工事金額が大きくなるリノベーションとしては
工事金額が大きくなるリノベーション
・構造の変更
・サッシの大きさ変更
・外壁や屋根の改修
・水回りの変更
・高い仕様の変更
などが挙げられます。
高い仕様の変更とは、床を無垢フローリングに変えたり、クロスから左官仕上にしたりする変更のことです。
一度、全てを盛り込んだ工事金額を出してもらい、どこにお金が掛かっているのかをみてから工事範囲を判断していきましょう。
こだわりとあきらめが必要
自分好みのリノベーションを実現するためには、こだわりとあきらめが必要です。
こだわりすぎると工事金額が大きくなる場合が多いからです。
ここでいうこだわりとは、仕上げ素材や間取りの変更も含まれます。
リノベーションでは木造住宅をスケルトンの状態まで解体して間取りをいちから作る場合もあります。

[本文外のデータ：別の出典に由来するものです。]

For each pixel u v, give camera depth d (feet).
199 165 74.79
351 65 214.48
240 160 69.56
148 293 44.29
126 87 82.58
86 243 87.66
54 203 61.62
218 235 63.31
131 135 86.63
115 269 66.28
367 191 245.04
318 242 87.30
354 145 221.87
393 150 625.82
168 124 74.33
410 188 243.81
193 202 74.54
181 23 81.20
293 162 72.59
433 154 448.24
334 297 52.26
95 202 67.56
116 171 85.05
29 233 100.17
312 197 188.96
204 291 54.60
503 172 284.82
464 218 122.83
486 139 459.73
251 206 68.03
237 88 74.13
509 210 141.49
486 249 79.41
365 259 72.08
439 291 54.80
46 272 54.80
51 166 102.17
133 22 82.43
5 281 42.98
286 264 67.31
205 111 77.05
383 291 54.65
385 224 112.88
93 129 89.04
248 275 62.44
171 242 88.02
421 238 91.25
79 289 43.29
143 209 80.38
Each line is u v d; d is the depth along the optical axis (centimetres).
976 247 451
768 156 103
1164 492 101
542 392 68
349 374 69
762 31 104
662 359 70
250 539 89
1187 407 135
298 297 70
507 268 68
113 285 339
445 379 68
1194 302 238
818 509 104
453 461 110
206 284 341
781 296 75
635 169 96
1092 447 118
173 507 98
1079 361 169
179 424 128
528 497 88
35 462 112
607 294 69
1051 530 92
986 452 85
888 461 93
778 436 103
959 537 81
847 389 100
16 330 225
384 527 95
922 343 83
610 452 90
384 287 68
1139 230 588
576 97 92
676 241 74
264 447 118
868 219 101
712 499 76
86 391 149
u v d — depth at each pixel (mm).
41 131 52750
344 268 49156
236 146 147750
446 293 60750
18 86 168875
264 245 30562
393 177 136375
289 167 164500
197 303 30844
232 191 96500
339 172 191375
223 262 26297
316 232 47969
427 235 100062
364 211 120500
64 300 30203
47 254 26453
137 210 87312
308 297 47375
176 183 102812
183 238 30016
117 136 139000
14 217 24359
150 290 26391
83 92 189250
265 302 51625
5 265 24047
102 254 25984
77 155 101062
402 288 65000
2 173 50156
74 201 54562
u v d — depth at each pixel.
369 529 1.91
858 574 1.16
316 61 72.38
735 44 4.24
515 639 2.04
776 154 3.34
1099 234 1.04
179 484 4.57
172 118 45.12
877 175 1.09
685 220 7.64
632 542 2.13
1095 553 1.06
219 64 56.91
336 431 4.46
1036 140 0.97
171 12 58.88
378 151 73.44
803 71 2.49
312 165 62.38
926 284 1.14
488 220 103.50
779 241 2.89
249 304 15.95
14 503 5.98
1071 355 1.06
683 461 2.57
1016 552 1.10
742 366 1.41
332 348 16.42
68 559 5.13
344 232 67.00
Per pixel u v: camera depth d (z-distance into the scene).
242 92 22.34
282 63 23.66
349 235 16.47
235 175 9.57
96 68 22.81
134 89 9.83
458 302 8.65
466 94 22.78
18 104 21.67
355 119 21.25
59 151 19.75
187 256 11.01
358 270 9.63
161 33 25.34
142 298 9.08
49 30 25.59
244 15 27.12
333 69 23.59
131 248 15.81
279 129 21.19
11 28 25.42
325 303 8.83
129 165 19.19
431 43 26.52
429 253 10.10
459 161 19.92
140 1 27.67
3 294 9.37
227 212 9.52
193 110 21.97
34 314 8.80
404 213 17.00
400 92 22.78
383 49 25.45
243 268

それでも、既存の構造の都合上どうしてもその柱を抜くことができなかったり、梁のスパンを飛ばすことができなかったりすることがあります。
また、仕上げ素材も現在生産しているものでないと素材を探すことが難しい場合もあります。
こだわりとあきらめの線引きってどうすればいいの?
工務店や設計事務所の担当者にしっかりと相談することをおすすめします。
建築のプロならその線引きをはっきりと説明してくれると思います。
また、どこにこだわりどこをあきらめるのかは自分の生活スタイルを快適にできるかでも線引きすることもできます。
あきらめたからといってやる気を落とさずに、できることをこだわりぬいて自分好みのリノベーションを実現しましょう。
設計事務所に手伝ってもらう
自分好みのリノベーションを実現するためには、設計事務所に手伝ってもらうことが必要です。
設計事務所は自分のこだわりにとことん付き合ってくれるところが多いからです。
工務店やハウスメーカーでは工事することで報酬が発生するので、そこまでの時間をさけないという実情があります。
設計事務所の場合は設計することで報酬をもらっているので、こだわりのリノベーションを実現するための相談役としてはうってつけです。
設計事務所ならどこでもいいの?
リノベーションに強い設計事務所を選ぶことが重要です。
リノベーションは新築の住宅設計と違い、現場経験や既存の建築を見極める判断力が必要になるからです。
設計事務所を長く続けていて経験豊富な担当者がいるところがおすすめです。
また、工務店に頼んだ場合でも途中から設計事務所に手伝ってもらうと話がスムーズに進む場合も多いです。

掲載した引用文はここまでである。